Security is a complex topic. A business-application cloud service is secure if (and only if) it meets your requirements in seven key areas: hardening, identity and access management, auditing, testing, compliance, privacy, and education. And these seven areas apply to all of the technology underlying the application. So, for those of you with an analytical bent, draw a 7×5 matrix with the seven pillars above as your columns, and application, platform software, compute and storage, data center, and network as your rows.
- Hardening. Any application cloud service (actually, any application) depends on not only the integrity of the application itself but also all the software and hardware that supports it. So you must make sure that the latest security patches have been applied and that there are no viruses, malware, or unknown software lurking in your storage management, operating systems, databases, or middleware. If the application, right down to the network, is not hardened, then all bets are off. How much hardening you want to invest in, how much hardening you need, is a cost-benefit decision you have to make depending upon how critical the application is to your operations. Nothing can be perfectly hardened.
- Identity and Access Management. The implementation of any security policy is dependent upon knowing the identity of an individual. In other words, who wants to use this application? Just like in Prohibition speakeasies, someone has to know if it’s OK to let you in, usually, now as then, with a password. Once that’s been established, and authenticated, access management consists of deciding what data you are allowed to see and which operations you’re allowed to perform. Remember, your requirements for identity and access management must start from the mobile device and extend through the application into the supporting software, hardware, data center, and networks. Increasingly, there are operations-management cloud services such as Okta and TrendMicro that will do this for you.
- Auditing. A key principle in building a secure system, auditing records all the changes that happen to an application and the underlying technology. This allows one to identify the source of the change, be it bad guys or careless guys. Intrusion-detection solutions from such providers as Hewlitt-Packard and Raytheon use real-time auditing to sound the alarm when a breach occurs. New Securities and Exchange Commission rules concerning cybersecurity-risk disclosures make auditing even more critical. Maybe one day, like the Pre-cogs in the movie Minority Report, we’ll be able to discover security faults before they happen. This brings us to testing.
- Testing. There’s a wide variety of tests that can be run to determine whether the security of an application and its underlying technology can be compromised. This class of operations-management cloud services is available from a number of companies, including McAfee, Perfecto, SecNap, and WhiteHat. What security testing is required for each application in your portfolio?
- Compliance. Two of the more well-known compliance standards are PCI DSS and HIPAA. PCI DSS provides guidance for the credit-card industry as to a minimum required set of security controls. Under HIPAA, the federal government developed privacy principles and security guidelines for health-care patients, health-care organizations, and service providers. How these standards apply to your enterprise will define the security requirements for your applications.
- Privacy. As we move from an anonymous Internet to a notorious one (with Facebook leading the way), privacy issues must be considered in any application. Privacy entails the ability of individuals or groups to control information about identity and behavior and thereby reveal it selectively. Clearly, any consumer-facing application must be able to both protect the privacy of personal information and offer the individual choice over its use.
- Education. The final pillar is education. Since the days of the Great Wall, the individual is the weakest point in any security system.

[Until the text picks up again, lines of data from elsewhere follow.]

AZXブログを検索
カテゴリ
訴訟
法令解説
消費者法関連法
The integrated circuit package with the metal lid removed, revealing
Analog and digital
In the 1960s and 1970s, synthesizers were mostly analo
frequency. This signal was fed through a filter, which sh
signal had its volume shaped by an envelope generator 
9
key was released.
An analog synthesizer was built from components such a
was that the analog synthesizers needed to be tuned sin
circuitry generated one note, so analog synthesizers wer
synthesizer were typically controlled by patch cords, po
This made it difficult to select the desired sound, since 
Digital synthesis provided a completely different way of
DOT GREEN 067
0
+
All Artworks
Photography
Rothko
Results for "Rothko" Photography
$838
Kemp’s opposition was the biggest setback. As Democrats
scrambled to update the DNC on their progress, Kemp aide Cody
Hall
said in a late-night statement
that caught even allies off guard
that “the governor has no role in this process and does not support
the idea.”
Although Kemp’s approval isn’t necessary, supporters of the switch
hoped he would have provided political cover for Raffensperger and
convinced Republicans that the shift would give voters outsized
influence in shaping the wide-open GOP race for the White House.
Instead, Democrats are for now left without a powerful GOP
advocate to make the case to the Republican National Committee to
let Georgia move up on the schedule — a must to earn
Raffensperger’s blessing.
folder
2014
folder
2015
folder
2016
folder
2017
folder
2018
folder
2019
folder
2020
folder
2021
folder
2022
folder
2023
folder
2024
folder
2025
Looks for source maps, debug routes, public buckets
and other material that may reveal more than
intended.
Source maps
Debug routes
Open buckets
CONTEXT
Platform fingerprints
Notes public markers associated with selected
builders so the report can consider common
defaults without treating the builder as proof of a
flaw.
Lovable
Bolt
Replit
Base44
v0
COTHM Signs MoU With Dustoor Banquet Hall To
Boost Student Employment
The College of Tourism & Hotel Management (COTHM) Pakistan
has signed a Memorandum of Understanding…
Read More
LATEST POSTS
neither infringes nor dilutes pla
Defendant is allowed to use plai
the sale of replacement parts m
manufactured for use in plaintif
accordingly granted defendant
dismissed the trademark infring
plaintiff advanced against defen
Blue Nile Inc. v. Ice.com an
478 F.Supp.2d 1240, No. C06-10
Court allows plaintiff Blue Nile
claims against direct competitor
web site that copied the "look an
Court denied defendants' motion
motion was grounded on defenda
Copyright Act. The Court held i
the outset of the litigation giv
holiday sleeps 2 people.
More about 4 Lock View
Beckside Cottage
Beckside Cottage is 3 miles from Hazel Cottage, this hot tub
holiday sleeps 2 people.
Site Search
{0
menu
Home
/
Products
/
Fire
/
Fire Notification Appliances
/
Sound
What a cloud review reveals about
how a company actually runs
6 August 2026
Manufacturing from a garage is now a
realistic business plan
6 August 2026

Clicking on e-mails or links that you shouldn’t, putting your passwords on sticky notes, giving up control of your PC to someone who sounds important — these are all activities that can defeat the most sophisticated security system. The only way to prevent these dangerous practices is by training; by education. So whether it’s your own staff or the personnel of your cloud service provider, make sure they’re educated about security.
The statements “the public cloud is insecure” or “multitenancy is not secure” convey a very unsophisticated view of a very complex topic. My hope is that when you purchase cloud services, you’ll have defined security based on these seven pillars so you’ll be able to say, “It’s safe” and have confidence that you know what you’re talking about.
Timothy Chou teaches cloud computing at Stanford University. He is the former president of Oracle On Demand and the author of Cloud: Seven Clear Business Models.